This is a tool for classifying, tagging, analyzing and visualizing news articles about internal displacement. The aim is to build a tool that can populate a database with displacement events from online news articles, which can be both classified by a machine, and then verified and analyzed by a human.

Long-Term Vision

This project has been developed with a long-term vision for creating a widely applicable tool that can parse and classify web-based articles, and extract all reports that refer to displacement events and consequences. These reports are stored in a database and can then be accessed and plotted on maps (latitude and longitude coordinates are obtained for extracted locations).

Competition adaptation

This broader solution has been adapted to meet the specific competition submission and evaluation guidelines.

Resources

Requirements

The core scraping and processing functionality is written using Python 3.

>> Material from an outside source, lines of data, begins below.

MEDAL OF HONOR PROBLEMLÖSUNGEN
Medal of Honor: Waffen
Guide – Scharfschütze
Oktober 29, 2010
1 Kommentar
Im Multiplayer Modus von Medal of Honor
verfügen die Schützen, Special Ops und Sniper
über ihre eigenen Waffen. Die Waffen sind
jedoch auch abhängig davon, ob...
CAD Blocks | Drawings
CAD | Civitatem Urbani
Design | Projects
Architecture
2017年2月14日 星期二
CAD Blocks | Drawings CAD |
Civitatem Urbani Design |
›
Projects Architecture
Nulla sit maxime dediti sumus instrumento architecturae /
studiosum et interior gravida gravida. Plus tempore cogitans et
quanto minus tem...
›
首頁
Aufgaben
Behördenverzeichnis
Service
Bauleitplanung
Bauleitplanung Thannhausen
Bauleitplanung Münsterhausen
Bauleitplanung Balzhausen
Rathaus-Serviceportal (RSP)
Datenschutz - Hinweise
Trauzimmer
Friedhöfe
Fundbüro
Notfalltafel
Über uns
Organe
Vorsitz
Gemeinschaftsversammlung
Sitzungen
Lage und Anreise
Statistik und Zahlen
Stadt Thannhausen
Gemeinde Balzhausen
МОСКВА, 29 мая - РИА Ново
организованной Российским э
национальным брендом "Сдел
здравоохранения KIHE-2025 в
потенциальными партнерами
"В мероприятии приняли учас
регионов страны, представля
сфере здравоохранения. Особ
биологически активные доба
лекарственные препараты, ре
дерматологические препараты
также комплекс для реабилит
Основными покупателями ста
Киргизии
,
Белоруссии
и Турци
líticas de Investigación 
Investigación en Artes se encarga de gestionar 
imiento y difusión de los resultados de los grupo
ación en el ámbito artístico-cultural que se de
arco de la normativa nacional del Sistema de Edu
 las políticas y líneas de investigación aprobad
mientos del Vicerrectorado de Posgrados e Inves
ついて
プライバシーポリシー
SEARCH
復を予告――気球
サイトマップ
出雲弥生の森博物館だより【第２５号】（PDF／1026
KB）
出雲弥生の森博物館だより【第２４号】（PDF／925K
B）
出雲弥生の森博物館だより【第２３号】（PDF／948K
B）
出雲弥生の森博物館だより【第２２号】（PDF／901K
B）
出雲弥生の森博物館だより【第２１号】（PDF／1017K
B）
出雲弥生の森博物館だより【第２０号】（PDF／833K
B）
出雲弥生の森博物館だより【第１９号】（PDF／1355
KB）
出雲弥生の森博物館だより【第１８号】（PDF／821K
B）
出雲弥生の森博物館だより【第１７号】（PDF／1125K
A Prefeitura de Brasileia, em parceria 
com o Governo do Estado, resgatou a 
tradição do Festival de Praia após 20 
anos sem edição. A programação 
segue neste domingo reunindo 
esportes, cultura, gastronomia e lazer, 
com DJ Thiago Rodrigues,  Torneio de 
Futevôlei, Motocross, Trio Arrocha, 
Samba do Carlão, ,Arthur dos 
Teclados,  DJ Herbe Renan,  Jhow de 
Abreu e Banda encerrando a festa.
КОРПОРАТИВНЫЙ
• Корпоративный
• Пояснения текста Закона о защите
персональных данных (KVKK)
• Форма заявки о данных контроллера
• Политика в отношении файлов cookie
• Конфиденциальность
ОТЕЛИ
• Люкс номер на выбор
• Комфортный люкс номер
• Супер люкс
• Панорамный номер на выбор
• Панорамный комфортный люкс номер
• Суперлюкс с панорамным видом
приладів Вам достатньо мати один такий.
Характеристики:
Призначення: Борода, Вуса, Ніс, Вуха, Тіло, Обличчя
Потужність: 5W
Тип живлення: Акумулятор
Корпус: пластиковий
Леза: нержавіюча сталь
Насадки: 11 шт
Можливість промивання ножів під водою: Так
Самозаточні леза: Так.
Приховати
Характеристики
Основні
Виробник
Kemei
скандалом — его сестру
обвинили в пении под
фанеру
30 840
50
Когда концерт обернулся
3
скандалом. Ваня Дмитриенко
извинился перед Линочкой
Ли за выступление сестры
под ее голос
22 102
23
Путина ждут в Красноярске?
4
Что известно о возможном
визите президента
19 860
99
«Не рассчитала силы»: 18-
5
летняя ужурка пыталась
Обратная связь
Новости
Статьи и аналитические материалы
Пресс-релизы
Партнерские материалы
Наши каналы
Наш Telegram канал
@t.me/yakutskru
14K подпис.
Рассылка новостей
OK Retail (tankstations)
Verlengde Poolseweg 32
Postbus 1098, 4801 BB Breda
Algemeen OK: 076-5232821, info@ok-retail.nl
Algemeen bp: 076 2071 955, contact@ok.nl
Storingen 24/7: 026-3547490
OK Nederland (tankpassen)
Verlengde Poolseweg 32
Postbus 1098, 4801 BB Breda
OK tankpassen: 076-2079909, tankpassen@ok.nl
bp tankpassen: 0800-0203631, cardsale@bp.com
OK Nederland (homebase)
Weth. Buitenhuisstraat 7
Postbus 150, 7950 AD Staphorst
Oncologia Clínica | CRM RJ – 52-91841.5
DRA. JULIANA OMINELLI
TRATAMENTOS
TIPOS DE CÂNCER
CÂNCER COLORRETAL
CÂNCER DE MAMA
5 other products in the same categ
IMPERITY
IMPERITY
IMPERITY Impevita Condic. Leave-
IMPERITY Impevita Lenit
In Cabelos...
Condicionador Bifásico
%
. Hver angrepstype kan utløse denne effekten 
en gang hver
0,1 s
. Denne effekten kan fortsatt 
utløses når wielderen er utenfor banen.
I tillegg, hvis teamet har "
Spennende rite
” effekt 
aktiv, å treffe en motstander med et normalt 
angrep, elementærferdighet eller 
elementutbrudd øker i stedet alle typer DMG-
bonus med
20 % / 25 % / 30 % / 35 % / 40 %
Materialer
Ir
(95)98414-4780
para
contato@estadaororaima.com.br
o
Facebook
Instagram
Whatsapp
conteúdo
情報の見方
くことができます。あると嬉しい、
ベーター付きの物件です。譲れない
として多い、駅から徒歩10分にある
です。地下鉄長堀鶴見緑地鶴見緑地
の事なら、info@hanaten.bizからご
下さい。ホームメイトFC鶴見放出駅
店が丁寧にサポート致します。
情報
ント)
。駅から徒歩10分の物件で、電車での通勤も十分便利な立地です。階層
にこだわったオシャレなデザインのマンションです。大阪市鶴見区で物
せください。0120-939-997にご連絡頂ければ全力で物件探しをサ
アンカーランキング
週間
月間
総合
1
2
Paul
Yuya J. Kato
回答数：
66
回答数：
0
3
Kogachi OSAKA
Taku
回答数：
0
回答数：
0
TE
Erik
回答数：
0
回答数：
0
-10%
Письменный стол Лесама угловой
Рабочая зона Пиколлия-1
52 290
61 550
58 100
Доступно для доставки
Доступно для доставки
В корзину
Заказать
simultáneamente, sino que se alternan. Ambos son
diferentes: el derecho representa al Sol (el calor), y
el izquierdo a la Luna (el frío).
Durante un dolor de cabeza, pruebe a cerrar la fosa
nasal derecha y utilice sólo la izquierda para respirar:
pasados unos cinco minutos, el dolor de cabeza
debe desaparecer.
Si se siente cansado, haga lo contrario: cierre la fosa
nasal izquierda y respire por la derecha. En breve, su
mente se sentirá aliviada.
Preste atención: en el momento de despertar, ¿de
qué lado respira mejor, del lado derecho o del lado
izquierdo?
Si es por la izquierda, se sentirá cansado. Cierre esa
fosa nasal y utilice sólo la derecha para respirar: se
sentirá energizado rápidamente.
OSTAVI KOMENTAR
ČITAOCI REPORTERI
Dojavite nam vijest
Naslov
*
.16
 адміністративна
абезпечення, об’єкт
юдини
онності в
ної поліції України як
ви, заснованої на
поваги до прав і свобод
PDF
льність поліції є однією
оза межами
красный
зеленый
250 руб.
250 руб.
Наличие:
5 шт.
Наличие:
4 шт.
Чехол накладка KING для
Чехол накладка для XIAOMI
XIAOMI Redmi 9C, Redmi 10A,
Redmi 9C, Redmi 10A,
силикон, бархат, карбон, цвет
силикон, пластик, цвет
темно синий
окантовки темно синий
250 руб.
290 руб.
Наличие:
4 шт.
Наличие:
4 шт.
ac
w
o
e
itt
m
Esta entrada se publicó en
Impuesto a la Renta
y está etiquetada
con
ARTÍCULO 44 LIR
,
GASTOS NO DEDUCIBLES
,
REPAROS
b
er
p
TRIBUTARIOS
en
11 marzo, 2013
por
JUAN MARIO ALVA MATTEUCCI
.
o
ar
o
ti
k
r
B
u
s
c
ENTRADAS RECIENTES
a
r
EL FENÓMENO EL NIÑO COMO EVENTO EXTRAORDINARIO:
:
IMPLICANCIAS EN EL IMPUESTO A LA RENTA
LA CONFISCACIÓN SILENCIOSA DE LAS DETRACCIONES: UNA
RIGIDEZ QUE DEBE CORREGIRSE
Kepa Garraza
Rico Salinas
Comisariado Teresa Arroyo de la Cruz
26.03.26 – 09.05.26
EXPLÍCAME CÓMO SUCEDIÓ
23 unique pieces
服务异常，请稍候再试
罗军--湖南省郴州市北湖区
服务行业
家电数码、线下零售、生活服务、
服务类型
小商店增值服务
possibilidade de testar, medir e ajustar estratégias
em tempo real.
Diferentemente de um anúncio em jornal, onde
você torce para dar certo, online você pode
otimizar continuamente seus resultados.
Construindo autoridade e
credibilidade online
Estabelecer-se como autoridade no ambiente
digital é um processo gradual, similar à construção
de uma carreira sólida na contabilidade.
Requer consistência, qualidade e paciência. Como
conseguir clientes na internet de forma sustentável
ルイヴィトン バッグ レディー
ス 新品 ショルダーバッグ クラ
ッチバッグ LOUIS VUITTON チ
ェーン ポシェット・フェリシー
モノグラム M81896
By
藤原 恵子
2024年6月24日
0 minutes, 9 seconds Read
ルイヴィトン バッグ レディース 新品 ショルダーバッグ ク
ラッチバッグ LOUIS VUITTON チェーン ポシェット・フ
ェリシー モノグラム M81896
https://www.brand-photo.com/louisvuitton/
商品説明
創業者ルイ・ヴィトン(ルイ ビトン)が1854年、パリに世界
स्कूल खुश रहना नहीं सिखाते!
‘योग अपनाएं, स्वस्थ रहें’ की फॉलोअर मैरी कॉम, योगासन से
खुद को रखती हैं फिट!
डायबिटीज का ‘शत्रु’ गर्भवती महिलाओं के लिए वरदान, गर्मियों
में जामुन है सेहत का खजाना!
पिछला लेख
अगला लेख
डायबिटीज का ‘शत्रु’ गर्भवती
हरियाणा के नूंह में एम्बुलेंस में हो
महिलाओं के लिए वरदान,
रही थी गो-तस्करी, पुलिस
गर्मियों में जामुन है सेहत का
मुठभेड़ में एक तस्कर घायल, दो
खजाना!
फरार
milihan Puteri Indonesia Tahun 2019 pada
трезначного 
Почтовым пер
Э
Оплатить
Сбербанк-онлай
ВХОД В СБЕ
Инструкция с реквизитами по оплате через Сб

For Natural Language Processing, we are using the Spacy library. In addition to installing the library, this also requires a language model to be downloaded (approx. 1GB of data).

Running in Docker

You can run everything as you're accustomed to by installing dependencies locally, but another option is to run in a Docker container. That way, all of the dependencies will be installed in a controlled, reproducible way.

  1. Install Docker: https://www.docker.com/products/overview
  2. Build the docker container (unfortunately, this will take a while):
docker build -t internal-displacement .

or

docker-compose -f docker-compose-spacy.yml up

The spacy version will include the en_core_web_md 1.2.1 NLP model.

It is multiple gigabytes in size. The one without the model is much smaller.

Either way, this will take some time the first time. It's fetching and building all of its dependencies. Subsequent runs should be much faster.

This will start up several docker containers, running postgres, a Jupyter notebook server, and the node.js front end.

In the output, you should see a line like:

jupyter_1  |         http://0.0.0.0:3323/?token=536690ac0b189168b95031769a989f689838d0df1008182c

That URL will connect you to the Jupyter notebook server.

  1. Visit the node.js server at http://localhost:3322

Note: You can stop the docker containers using Ctrl-C.

Note: If you already have something running on port 3322 or 3323, edit docker-compose.yml and change the first number in the ports config to a free port on your system. eg. for 9999, make it:

 ports:
      - "9999:3322"

Note: If you want to add python dependencies, add them to requirements.txt and run the jupyter-dev version of the docker-compose file:

docker-compose -f docker-compose-dev.yml up --build

Note: if you want to run SQL commands againt the database directly, you can do that by starting a Terminal within Jupyter and running the PostgreSQL shell:

psql -h localdb -U tester id_test

Note: If you want to connect to a remote database, edit the docker.env file with the DB url for your remote database.